Mais Bob Mould est, on le sait, aussi un homme intelligent, qui met en perspective son engagement politique avec les événements de sa propre vie, et qui sait bien que les slogans, même les plus efficaces, ne valent jamais l’expression honnête de doutes pertinents (et impertinents). « Almighty spirit, so high upon Your holy throne / I have a question so simple to answer, won’t take long / This love thy neighbor thing, does it apply to all mankind? / Or only those who fit neatly inside Your narrow lines? » (« Esprit tout-puissant, assis si haut sur ton trône sacré / J’ai une question si simple à te poser, cela ne prendra pas longtemps / Cet amour de ton prochain que tu prêches, s’applique-t-il à toute l’humanité ? / Ou seulement ceux qui s’intègrent parfaitement à l’intérieur de tes lignes si étroites ? », s’amuse Bob sur Forecast of Rain, avant de poser la question qui nous fait mal, à nous ici en France en ce moment : « Is This Blasphemy? »… puisque « My truth is different than your distortions and disguised interpretations twisting the words of ancient times » (« Ma vérité est différente de vos distorsions et interprétations travestissant et déformant les mots des temps anciens »).
Lorsque Blue Hearts se referme sur un The Ocean, seul titre dépassant les trois minutes, qui prend le temps sur un tempo moyen (!) de développer un paysage électrique qui évoque Hüsker Dü, il n’est pas sûr que le vétéran du punk hardcore ait gagné de nouveaux fans, malgré la grande lisibilité de ces titres, qui se soucient clairement, derrière leur violence, de communiquer avec nous.

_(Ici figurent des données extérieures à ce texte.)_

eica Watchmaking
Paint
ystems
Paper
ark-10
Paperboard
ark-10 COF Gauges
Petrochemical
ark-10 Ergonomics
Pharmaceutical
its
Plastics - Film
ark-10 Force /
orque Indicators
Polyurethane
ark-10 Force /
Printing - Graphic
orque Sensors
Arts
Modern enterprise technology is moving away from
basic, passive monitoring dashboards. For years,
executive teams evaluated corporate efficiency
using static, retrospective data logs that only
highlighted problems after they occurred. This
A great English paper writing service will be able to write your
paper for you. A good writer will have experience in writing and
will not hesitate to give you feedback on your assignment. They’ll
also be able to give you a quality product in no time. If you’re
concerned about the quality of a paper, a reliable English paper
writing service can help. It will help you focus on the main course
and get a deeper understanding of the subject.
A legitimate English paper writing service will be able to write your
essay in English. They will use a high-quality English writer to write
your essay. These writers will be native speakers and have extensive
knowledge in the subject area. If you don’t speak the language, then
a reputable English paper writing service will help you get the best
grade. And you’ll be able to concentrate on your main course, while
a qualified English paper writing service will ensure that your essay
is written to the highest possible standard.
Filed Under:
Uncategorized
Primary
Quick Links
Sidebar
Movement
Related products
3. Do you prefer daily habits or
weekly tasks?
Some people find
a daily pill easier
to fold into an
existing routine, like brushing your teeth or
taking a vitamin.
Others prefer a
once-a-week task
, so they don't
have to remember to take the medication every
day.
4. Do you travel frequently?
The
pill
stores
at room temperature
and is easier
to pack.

Beaucoup de gens, habitués à (intoxiqués par ?) des musiques qui nous caressent dans le sens du poil (du portefeuille ?), s’effraieront certainement devant le boucan que fait cet album (TO PLAYED AT MAXIMUM VOLUME !!!, comme on disait autrefois…). Les autres seront rassurés : la lutte continue, et les prêcheurs de haine, d’inégalité et de division n’ont pas encore gagné la partie.